The panel “voted 20 to 2 that the benefits from the weight loss provided by the drug, Qnexa, more than offset the potential risks of heart problems and birth defects.”
The Times added, “The strongly positive vote, which was not widely expected, represents a stunning comeback for Qnexa and for its developer, the drug company Vivus.”
“In a clinical trial involving 4,323 people, Qnexa – a combination of the anticonvulsant drug topiramate and the appetite suppressant phentermine – led to an average loss of about 10% of total body weight in the first year of use,” the Los Angeles Times reports.
“But the trials also found that that the drug caused a slight increase in heart rate, which can boost the odds of a heart attack or stroke.”
Additionally, “researchers detected an increased risk of birth defects – typically cleft lip – in women who became pregnant while taking the drug.”
The AP added, “A majority of panelists ultimately backed the drug due to its impressive weight loss results, with most patients reporting nearly 10 percent weight loss.”
Still, “the group stressed the importance of confirming the drug’s safety, particularly its effects the heart, by tracking patients in a large, follow-up study.”
The agency’s “decision is expected in April.”
Bloomberg News reports, “The FDA plans to have advisers discuss in March the possibility of requiring heart-risk studies for all weight-loss drugs.”

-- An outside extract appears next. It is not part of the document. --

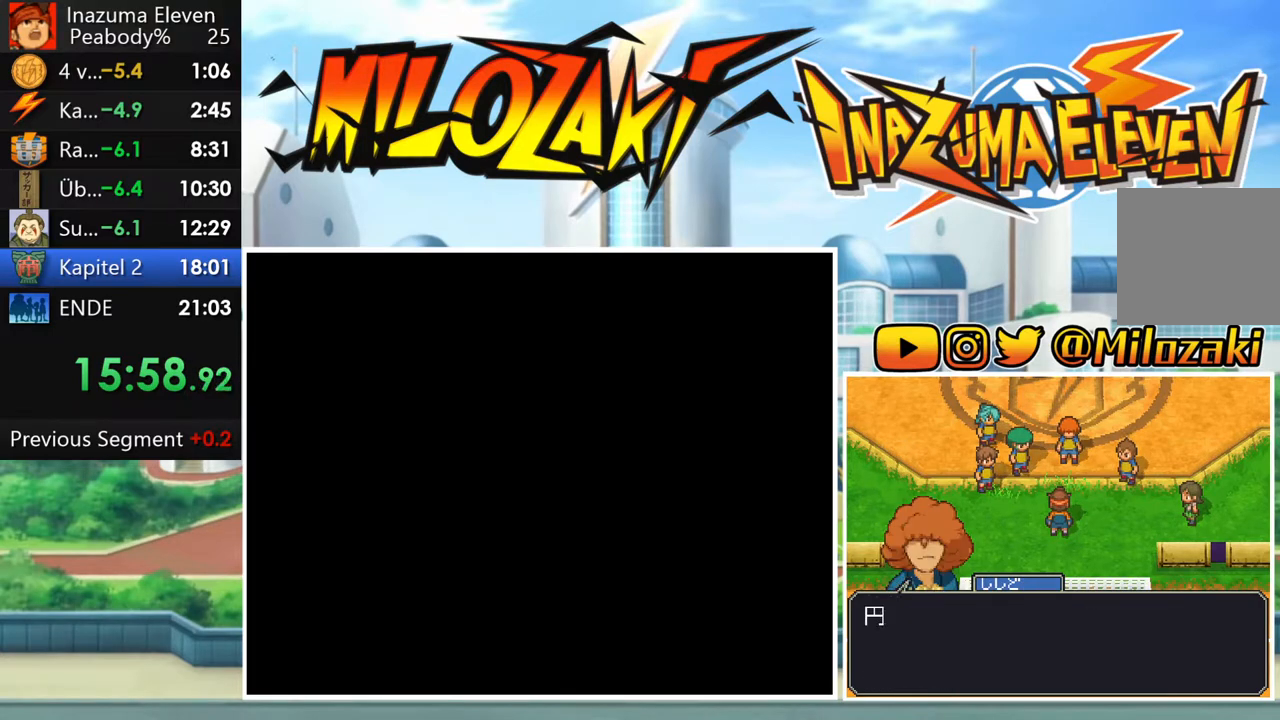
{"buttons": [], "left_stick": "center", "button_events": [[17, "A", "up"], [100, "A", "down"], [167, "A", "up"], [233, "A", "down"], [300, "A", "up"], [400, "A", "down"], [467, "A", "up"]]}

In addition, “panel members discussed whether Vivus should conduct such a study before or after approval.”
The company “has proposed a post-approval trial to assess Qnexa in reducing major heart complications in obese, at-risk patients,” which “would involve 11,300 patients and take four and a-half years.”
“In clinical trial data submitted to the FDA by manufacturer Vivus, patients who took higher and lower dose versions of the drug for two years lost between 3 to 10 percent of their weight on average, compared with a 2 percent loss in those who took placebos,” the Boston Globe reports.
“The amount of weight lost by patients taking Qnexa led to an improvement in obesity-related health conditions, such as a reduction in high blood pressure and the diabetes marker hemoglobin A1C, and a boost in ‘good’ HDL cholesterol levels.”
However, patients “on low-dose and high-dose versions of Qnexa, as well as the placebo group, began to regain lost weight after the first year of the study, so it’s not known how long the effects of the drug will last for those who take it for several years.”
MedPage Today reported, “To address the concerns over side effects, Vivus worked with the FDA to develop a risk mitigation strategy for Qnexa,” which included “labeling stating that the drug is in Pregnancy Category X (contraindicated in women who may become pregnant) and that the drug should be discontinued if the patient becomes pregnant.”
In addition, the drug will be distributed “only through 10 certified mail-order pharmacies that agree to training of their pharmacists in use of the drug and submitting to internal audits.”
The company will also create “education programs aimed at providers and patients” and it will develop “a pregnancy registry to track pregnancy outcomes.”